Musicwise it's no real surprise what we get from Cassandra except that she's even more down-to-earth on Belly Of The Sun. It's the usual instrumentation of acoustic, resonator guitars, drums or percussion, though there's only one song that features a piano (the great Darkness On The Delta that's Cassandra and Boogaloo Ames - who's something of a local hero with his 80+ years in the Delta - on piano only).
And since India.Arie listed Cassandra as one of her influences and Cassandra wrote Just Another Parade to record it with another singer we get a duet of both singers here. And what a fine song it is (and it wouldn't have been out of place on India.Arie's album too)! Although it was recorded in a New Yorker Studio (like Cassandra's cover of Bob Dylan's Shelter From The Storm and Waters Of March) and not on the Clarksdale's train station it fits perfectly to the rest more downtempo and deep songs here. Only on Only A Dream In Rio (with its slight latin feel which also features a 12-string banjo as instrumentation) and Hot Tamales the tempo is a litle faster.

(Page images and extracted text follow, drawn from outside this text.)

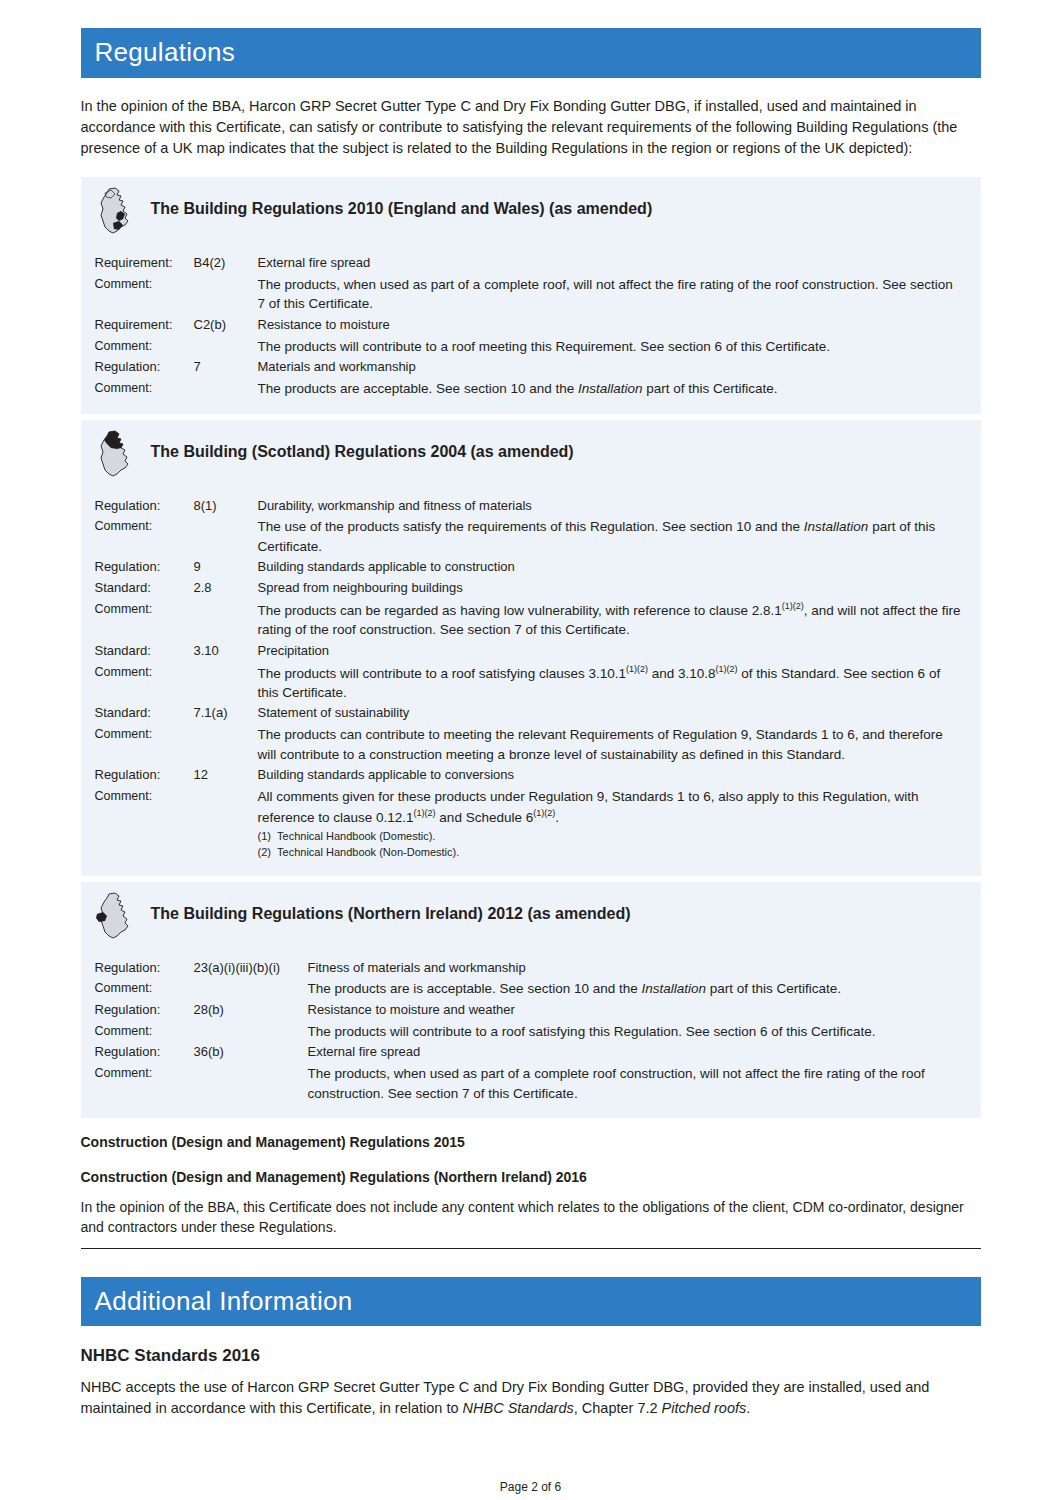Regulations
In the opinion of the BBA, Harcon GRP Secret Gutter Type C and Dry Fix Bonding Gutter DBG, if installed, used and maintained in accordance with this Certificate, can satisfy or contribute to satisfying the relevant requirements of the following Building Regulations (the presence of a UK map indicates that the subject is related to the Building Regulations in the region or regions of the UK depicted):
The Building Regulations 2010 (England and Wales) (as amended)
| Requirement: | B4(2) | External fire spread |
| Comment: | | The products, when used as part of a complete roof, will not affect the fire rating of the roof construction. See section 7 of this Certificate. |
| Requirement: | C2(b) | Resistance to moisture |
| Comment: | | The products will contribute to a roof meeting this Requirement. See section 6 of this Certificate. |
| Regulation: | 7 | Materials and workmanship |
| Comment: | | The products are acceptable. See section 10 and the Installation part of this Certificate. |
The Building (Scotland) Regulations 2004 (as amended)
| Regulation: | 8(1) | Durability, workmanship and fitness of materials |
| Comment: | | The use of the products satisfy the requirements of this Regulation. See section 10 and the Installation part of this Certificate. |
| Regulation: | 9 | Building standards applicable to construction |
| Standard: | 2.8 | Spread from neighbouring buildings |
| Comment: | | The products can be regarded as having low vulnerability, with reference to clause 2.8.1 (1)(2) , and will not affect the fire rating of the roof construction. See section 7 of this Certificate. |
| Standard: | 3.10 | Precipitation |
| Comment: | | The products will contribute to a roof satisfying clauses 3.10.1 (1)(2) and 3.10.8 (1)(2) of this Standard. See section 6 of this Certificate. |
| Standard: | 7.1(a) | Statement of sustainability |
| Comment: | | The products can contribute to meeting the relevant Requirements of Regulation 9, Standards 1 to 6, and therefore will contribute to a construction meeting a bronze level of sustainability as defined in this Standard. |
| Regulation: | 12 | Building standards applicable to conversions |
| Comment: | | All comments given for these products under Regulation 9, Standards 1 to 6, also apply to this Regulation, with reference to clause 0.12.1 (1)(2) and Schedule 6 (1)(2) . (1) Technical Handbook (Domestic). (2) Technical Handbook (Non-Domestic). |
The Building Regulations (Northern Ireland) 2012 (as amended)
| Regulation: | 23(a)(i)(iii)(b)(i) | Fitness of materials and workmanship |
| Comment: | | The products are is acceptable. See section 10 and the Installation part of this Certificate. |
| Regulation: | 28(b) | Resistance to moisture and weather |
| Comment: | | The products will contribute to a roof satisfying this Regulation. See section 6 of this Certificate. |
| Regulation: | 36(b) | External fire spread |
| Comment: | | The products, when used as part of a complete roof construction, will not affect the fire rating of the roof construction. See section 7 of this Certificate. |
Construction (Design and Management) Regulations 2015
Construction (Design and Management) Regulations (Northern Ireland) 2016
In the opinion of the BBA, this Certificate does not include any content which relates to the obligations of the client, CDM co-ordinator, designer and contractors under these Regulations.
Additional Information
NHBC Standards 2016
NHBC accepts the use of Harcon GRP Secret Gutter Type C and Dry Fix Bonding Gutter DBG, provided they are installed, used and maintained in accordance with this Certificate, in relation to NHBC Standards, Chapter 7.2 Pitched roofs.
Page 2 of 6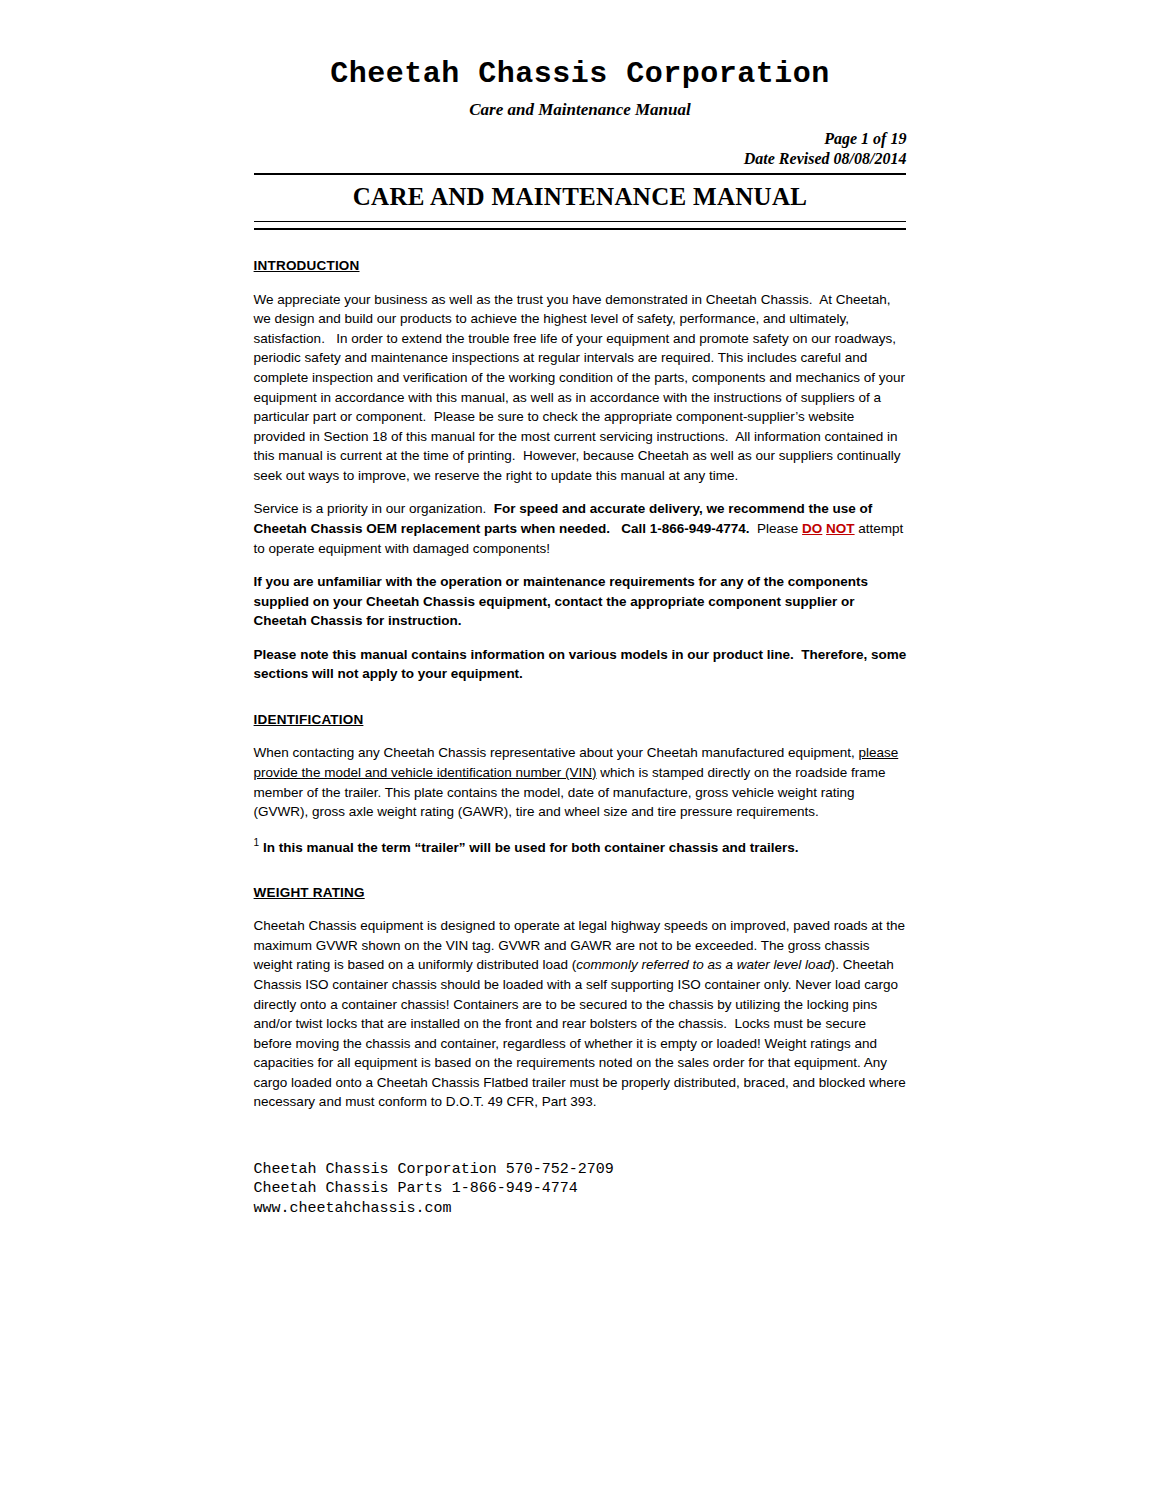Cheetah Chassis Corporation
Care and Maintenance Manual
Page 1 of 19
Date Revised 08/08/2014
CARE AND MAINTENANCE MANUAL
INTRODUCTION
We appreciate your business as well as the trust you have demonstrated in Cheetah Chassis. At Cheetah, we design and build our products to achieve the highest level of safety, performance, and ultimately, satisfaction. In order to extend the trouble free life of your equipment and promote safety on our roadways, periodic safety and maintenance inspections at regular intervals are required. This includes careful and complete inspection and verification of the working condition of the parts, components and mechanics of your equipment in accordance with this manual, as well as in accordance with the instructions of suppliers of a particular part or component. Please be sure to check the appropriate component-supplier’s website provided in Section 18 of this manual for the most current servicing instructions. All information contained in this manual is current at the time of printing. However, because Cheetah as well as our suppliers continually seek out ways to improve, we reserve the right to update this manual at any time.
Service is a priority in our organization. For speed and accurate delivery, we recommend the use of Cheetah Chassis OEM replacement parts when needed. Call 1-866-949-4774. Please DO NOT attempt to operate equipment with damaged components!
If you are unfamiliar with the operation or maintenance requirements for any of the components supplied on your Cheetah Chassis equipment, contact the appropriate component supplier or Cheetah Chassis for instruction.
Please note this manual contains information on various models in our product line. Therefore, some sections will not apply to your equipment.
IDENTIFICATION
When contacting any Cheetah Chassis representative about your Cheetah manufactured equipment, please provide the model and vehicle identification number (VIN) which is stamped directly on the roadside frame member of the trailer. This plate contains the model, date of manufacture, gross vehicle weight rating (GVWR), gross axle weight rating (GAWR), tire and wheel size and tire pressure requirements.
1 In this manual the term “trailer” will be used for both container chassis and trailers.
WEIGHT RATING
Cheetah Chassis equipment is designed to operate at legal highway speeds on improved, paved roads at the maximum GVWR shown on the VIN tag. GVWR and GAWR are not to be exceeded. The gross chassis weight rating is based on a uniformly distributed load (commonly referred to as a water level load). Cheetah Chassis ISO container chassis should be loaded with a self supporting ISO container only. Never load cargo directly onto a container chassis! Containers are to be secured to the chassis by utilizing the locking pins and/or twist locks that are installed on the front and rear bolsters of the chassis. Locks must be secure before moving the chassis and container, regardless of whether it is empty or loaded! Weight ratings and capacities for all equipment is based on the requirements noted on the sales order for that equipment. Any cargo loaded onto a Cheetah Chassis Flatbed trailer must be properly distributed, braced, and blocked where necessary and must conform to D.O.T. 49 CFR, Part 393.
Cheetah Chassis Corporation 570-752-2709
Cheetah Chassis Parts 1-866-949-4774
www.cheetahchassis.com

If it will get much warmer now I can grow my own cotton here in Europe, put some black shoe polish onto my face, get my own minstrel show and put Belly Of The Sun on continuous repeat into the CD player and sing along to. Ok, that's the more romantic part one can imagine but I really don't want to change today's life for the past regarding all the injustice, racism and suppression that happened then.